Нельзя этого делать. Ни в коем случае нельзя.
Но хвост почти оторвался.
Как же я голоден! Даже после обеда и двух сардинок.
Это из-за того, что Франта сказал. Когда мы вернулись в свою комнату после игры, он сказал: «Нешарим! Как бы я хотел, чтобы у нас был гигантский торт на всех. Огромный шоколадный торт и надпись «Чемпионы» серебряной, нет, золотой глазурью». И мы все прикрыли глаза и притворились, будто едим торт. И с той минуты я только и мечтал о чем-то вкусном — отпраздновать победу.
Что ж я ее не праздновал, пока ел первые две сардинки?
Нет, это будет нечестно, я не должен. Ни в коем случае.

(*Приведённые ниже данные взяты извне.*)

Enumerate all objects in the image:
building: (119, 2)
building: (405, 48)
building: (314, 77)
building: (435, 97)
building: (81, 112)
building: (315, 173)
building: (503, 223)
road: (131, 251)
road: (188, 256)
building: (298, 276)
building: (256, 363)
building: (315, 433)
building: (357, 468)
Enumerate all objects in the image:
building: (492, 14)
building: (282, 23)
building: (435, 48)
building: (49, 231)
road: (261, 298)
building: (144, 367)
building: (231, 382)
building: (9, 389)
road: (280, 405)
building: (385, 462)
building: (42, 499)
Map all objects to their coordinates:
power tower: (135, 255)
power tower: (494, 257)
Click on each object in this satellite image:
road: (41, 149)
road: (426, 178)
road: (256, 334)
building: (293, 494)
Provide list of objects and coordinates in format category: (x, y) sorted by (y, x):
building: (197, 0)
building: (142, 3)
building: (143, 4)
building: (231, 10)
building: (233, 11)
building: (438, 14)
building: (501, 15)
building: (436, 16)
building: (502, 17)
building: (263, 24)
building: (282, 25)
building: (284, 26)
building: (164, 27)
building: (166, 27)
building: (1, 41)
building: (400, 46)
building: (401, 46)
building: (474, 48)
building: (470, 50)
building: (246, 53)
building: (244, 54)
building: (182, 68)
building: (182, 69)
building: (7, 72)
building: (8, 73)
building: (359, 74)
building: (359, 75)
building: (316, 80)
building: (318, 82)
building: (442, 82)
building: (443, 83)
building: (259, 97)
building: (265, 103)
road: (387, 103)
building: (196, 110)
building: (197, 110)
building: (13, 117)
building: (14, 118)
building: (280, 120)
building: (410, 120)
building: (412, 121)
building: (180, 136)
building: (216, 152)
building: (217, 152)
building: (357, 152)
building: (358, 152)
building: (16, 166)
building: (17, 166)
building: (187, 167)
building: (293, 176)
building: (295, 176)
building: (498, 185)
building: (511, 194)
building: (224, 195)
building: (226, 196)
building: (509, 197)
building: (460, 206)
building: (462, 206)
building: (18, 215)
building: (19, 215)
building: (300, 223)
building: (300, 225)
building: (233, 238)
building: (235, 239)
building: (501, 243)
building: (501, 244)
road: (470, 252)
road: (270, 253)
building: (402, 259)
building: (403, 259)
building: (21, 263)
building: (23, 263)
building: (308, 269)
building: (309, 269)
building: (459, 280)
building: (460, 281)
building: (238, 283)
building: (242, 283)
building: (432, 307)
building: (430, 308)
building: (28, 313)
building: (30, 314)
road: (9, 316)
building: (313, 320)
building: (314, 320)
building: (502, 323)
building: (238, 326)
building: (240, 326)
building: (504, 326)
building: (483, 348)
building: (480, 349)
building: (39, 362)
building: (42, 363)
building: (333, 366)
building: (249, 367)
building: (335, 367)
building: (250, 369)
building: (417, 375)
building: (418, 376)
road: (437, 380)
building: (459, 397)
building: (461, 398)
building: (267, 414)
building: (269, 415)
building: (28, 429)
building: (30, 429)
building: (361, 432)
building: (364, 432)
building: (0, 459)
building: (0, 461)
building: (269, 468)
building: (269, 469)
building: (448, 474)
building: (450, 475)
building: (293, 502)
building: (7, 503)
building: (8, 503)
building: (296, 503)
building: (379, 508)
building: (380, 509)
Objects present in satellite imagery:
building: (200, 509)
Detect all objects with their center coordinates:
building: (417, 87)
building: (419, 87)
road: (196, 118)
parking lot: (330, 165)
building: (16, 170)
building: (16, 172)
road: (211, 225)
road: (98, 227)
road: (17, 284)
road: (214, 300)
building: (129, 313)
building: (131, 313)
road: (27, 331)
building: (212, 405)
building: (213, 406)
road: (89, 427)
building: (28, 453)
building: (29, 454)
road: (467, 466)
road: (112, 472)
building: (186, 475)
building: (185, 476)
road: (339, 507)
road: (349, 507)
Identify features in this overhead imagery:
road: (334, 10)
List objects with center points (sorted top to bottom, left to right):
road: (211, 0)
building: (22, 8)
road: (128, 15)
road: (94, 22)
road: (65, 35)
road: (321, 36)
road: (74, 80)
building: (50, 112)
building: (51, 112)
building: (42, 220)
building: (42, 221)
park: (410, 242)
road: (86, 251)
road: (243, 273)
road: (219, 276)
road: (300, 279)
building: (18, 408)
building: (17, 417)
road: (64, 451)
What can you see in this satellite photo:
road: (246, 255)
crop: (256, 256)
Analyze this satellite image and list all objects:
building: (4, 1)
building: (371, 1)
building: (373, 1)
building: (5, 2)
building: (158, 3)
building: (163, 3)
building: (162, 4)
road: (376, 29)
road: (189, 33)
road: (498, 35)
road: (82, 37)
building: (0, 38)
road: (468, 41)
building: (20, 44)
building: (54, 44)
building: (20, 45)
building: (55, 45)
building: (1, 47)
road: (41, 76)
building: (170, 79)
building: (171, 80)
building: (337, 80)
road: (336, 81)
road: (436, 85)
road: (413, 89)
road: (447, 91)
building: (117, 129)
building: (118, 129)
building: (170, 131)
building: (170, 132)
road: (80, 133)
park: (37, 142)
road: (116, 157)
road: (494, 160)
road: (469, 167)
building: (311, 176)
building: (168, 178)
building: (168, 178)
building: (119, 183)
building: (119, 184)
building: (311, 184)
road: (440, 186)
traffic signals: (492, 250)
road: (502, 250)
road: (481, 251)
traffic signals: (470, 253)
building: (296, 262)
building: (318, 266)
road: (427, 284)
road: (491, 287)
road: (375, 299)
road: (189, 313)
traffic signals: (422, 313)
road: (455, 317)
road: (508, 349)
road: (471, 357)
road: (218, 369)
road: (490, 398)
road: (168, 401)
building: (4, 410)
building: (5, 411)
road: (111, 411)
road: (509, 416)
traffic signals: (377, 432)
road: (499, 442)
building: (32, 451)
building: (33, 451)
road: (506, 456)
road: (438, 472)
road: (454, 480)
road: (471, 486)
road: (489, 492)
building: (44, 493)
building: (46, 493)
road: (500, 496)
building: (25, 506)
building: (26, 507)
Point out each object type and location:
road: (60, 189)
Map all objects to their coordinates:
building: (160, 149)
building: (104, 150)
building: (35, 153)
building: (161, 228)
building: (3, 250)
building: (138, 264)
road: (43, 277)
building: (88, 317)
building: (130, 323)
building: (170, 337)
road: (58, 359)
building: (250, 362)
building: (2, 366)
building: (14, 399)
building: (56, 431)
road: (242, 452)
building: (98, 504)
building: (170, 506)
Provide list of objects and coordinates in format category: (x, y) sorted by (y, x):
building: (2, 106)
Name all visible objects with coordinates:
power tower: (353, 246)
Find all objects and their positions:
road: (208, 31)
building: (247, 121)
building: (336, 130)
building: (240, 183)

Ни за что, ни за что, ни за что.
Из женского корпуса я выходил по задней лестнице, потому что Феликс говорил, он где-то видел там вчера мяч. И потому что надеялся избежать встречи с Мариэттой, пока еще чувствовал во рту вкус того отломанного хвоста, хвоста, который по праву принадлежал ей. Ведь она действительно любит сардинки еще больше, чем я.
Спустившись по лестнице, я заметил вдали, в темном проходе, две фигуры. Они стояли обнявшись, один из них (или одна) гладил другого по спине, руки двигались вверх-вниз. Пока я соображал, идти ли дальше или остаться на месте, фигуры отделились друг от друга и парень вышел во двор. Подросток или юноша, отсюда не видно. Наверное, ровесник Франты или помоложе. Высокий, с широкими плечами. Он остановился шагах в десяти от двери и повернулся. Мгновение спустя вторая фигура последовала за ним, взяла его за руку. Перед тем как они поцеловались, я успел разглядеть лицо девушки, но, по правде говоря, мне это не требовалось: я и так узнал бы Мариэтту, даже издалека.
— Миша, — позвала мама, — подержи, пожалуйста, стул. У него одна ножка короткая, боюсь упасть.
— Мне пора идти, — заспорил я. — До премьеры всего час, мне же надо пообедать.
— Твоей опере задник нужен или как?
— Ладно, — сказал я и ухватил стул за спинку.
— Сам посмотри, — предложила мама, осторожно ступая на стул. — У дома нет трубы. Как это может быть дом без трубы?
Забавно слышать такое от мамы. И непривычно видеть ее с кистью в руке. Не припомню, чтобы она рисовала или раскрашивала вместе со мной в Праге, не говоря уж о каких-то художественных затеях. Но тут все по-другому.
Мама даже говорила мне, что ее начальник, голландец Йо Спир — а он настоящий художник, — хвалил ее: у мамы получаются лучшие во всей мастерской мягкие игрушки. Она шьет плюшевых мишек. «Как бы я хотела оставить одного для тебя. Они очаровательны», — сказала мне мама несколько недель назад. Ясно, она пыталась сказать мне что-то ласковое, поэтому я даже не стал напоминать, что давно вырос из таких игрушек. Зато я говорил о ее работе кое-кому из ребят, и те не поверили — не поверили, что нацисты заказывают нам шить для них плюшевых мишек, не поверили, что у мамы они здорово получаются.